Many people who think they are lovingly caring for an addict are actually enabling them to keep using. But there’s a big difference between the two behaviors. For example, it may seem loving and caring to do things for your loved one who’s struggling with addiction, and sometimes it is. The problem is when you start doing things for them they would normally do for themselves if they were sober. In other words, you are taking away the negative consequences they would normally have from not doing something. Sometimes it is best to allow them to see the negative impact their addiction has on their lives.

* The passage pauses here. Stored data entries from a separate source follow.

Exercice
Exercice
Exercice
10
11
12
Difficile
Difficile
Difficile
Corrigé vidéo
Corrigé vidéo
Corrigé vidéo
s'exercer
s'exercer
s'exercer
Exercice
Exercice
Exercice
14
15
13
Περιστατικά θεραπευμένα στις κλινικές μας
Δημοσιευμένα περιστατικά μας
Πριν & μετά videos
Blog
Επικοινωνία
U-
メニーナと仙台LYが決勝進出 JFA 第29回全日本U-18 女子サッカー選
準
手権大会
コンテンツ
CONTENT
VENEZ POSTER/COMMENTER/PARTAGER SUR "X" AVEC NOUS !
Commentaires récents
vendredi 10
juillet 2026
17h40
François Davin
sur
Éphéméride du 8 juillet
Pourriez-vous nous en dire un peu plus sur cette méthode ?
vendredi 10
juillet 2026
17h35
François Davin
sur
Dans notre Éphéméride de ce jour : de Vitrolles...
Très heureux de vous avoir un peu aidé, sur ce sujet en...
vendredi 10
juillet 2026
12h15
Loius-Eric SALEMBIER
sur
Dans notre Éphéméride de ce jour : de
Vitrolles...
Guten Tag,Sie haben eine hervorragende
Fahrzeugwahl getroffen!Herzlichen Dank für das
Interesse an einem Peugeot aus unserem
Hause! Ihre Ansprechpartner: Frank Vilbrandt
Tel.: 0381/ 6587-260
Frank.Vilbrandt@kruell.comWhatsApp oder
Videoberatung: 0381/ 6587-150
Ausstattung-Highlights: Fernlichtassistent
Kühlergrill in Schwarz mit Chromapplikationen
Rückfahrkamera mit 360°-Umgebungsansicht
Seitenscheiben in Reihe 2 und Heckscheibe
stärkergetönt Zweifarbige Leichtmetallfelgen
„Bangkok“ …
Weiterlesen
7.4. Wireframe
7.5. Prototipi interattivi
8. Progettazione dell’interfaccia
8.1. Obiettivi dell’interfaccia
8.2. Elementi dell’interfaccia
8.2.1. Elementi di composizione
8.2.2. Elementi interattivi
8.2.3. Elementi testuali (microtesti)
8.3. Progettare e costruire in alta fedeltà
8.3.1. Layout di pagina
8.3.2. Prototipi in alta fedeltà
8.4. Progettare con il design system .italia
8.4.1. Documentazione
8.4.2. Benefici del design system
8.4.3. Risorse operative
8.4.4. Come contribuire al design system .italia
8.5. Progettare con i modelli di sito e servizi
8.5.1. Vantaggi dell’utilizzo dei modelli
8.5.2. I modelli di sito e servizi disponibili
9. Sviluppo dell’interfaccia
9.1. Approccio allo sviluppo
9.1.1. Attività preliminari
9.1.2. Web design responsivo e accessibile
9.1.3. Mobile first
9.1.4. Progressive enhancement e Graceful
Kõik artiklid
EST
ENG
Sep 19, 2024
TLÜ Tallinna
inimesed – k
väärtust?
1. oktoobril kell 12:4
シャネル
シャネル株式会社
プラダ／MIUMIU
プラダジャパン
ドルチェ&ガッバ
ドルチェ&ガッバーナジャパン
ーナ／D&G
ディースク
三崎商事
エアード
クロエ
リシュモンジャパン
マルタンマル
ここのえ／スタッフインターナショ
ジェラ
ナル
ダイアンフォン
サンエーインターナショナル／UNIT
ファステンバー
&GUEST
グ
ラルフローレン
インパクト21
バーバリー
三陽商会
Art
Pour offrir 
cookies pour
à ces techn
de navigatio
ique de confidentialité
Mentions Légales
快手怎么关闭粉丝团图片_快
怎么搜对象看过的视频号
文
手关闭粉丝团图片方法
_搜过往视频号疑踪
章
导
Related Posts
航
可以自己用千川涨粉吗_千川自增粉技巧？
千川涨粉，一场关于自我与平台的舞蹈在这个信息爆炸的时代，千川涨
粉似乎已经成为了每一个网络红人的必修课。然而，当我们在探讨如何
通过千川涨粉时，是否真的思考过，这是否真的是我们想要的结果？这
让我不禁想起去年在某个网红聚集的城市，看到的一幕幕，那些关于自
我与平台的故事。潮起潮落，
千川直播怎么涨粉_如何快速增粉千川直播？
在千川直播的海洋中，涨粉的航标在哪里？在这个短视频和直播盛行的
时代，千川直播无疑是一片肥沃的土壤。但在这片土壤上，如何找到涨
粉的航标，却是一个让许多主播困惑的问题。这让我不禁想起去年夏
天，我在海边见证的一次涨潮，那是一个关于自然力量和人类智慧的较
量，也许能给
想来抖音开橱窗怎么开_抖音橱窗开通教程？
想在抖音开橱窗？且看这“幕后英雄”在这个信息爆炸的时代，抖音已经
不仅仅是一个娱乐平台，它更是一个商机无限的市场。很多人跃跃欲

Also, it’s best to avoid loaning the addict money or personally rescuing them in any way. This might mean letting them spend a night in jail or paying a big fine. Oftentimes, figuring out financial problems themselves can lead to a realization about the need for recovery. Don’t be afraid to set boundaries regarding what you will and won’t do to help them.

Give them consequences

If the addict lives in your home, giving them consequences will be a lot easier than if they’re on their own. If you’re the parent of an addict, you can start by removing privileges until they’re willing to take responsibility for their behavior. For someone else, you can call the authorities or ask them to move out until they agree to get help. The important thing is to only choose consequences you know you can follow through on. Otherwise, they’ll see through your empty threats and might take advantage. Remember to not take these behaviors personally, and find peace of mind that these boundaries are as much for you as they are for the addict.

See a counselor

Until you can get your loved one to enter rehab, it’s helpful for you yourself to see a therapist, possibly with the rest of the family. Or if you’d rather, you can find rehab centers in Toronto that offer group counseling sessions for families of addicts. Al-anon groups are specifically designed for this purpose and make great outlets for the things you’re going through. Talking to someone who specializes in these matters can help you to set healthy boundaries and understand how to better communicate with your addicted loved one. Also, if they see you attend sessions yourself, it’s possible they’ll come around sooner and be willing to go with you at some point. 

Stage an intervention 

If the situation requires it, you may find it necessary to stage an intervention. However, it’s important that this is done in consultation with a family physician or mental health professional. During an intervention, close friends and family members gather to confront someone about a drug or alcohol problem they’ve noticed. There should be a plan in place that includes where you will take them if they agree to treatment. If they don’t agree to treatment, they’ll need to face consequences of some kind, such as making them move out. Experts advise that you be very careful about who you include in the intervention. Make sure it’s only people who have the addict’s best interests at heart.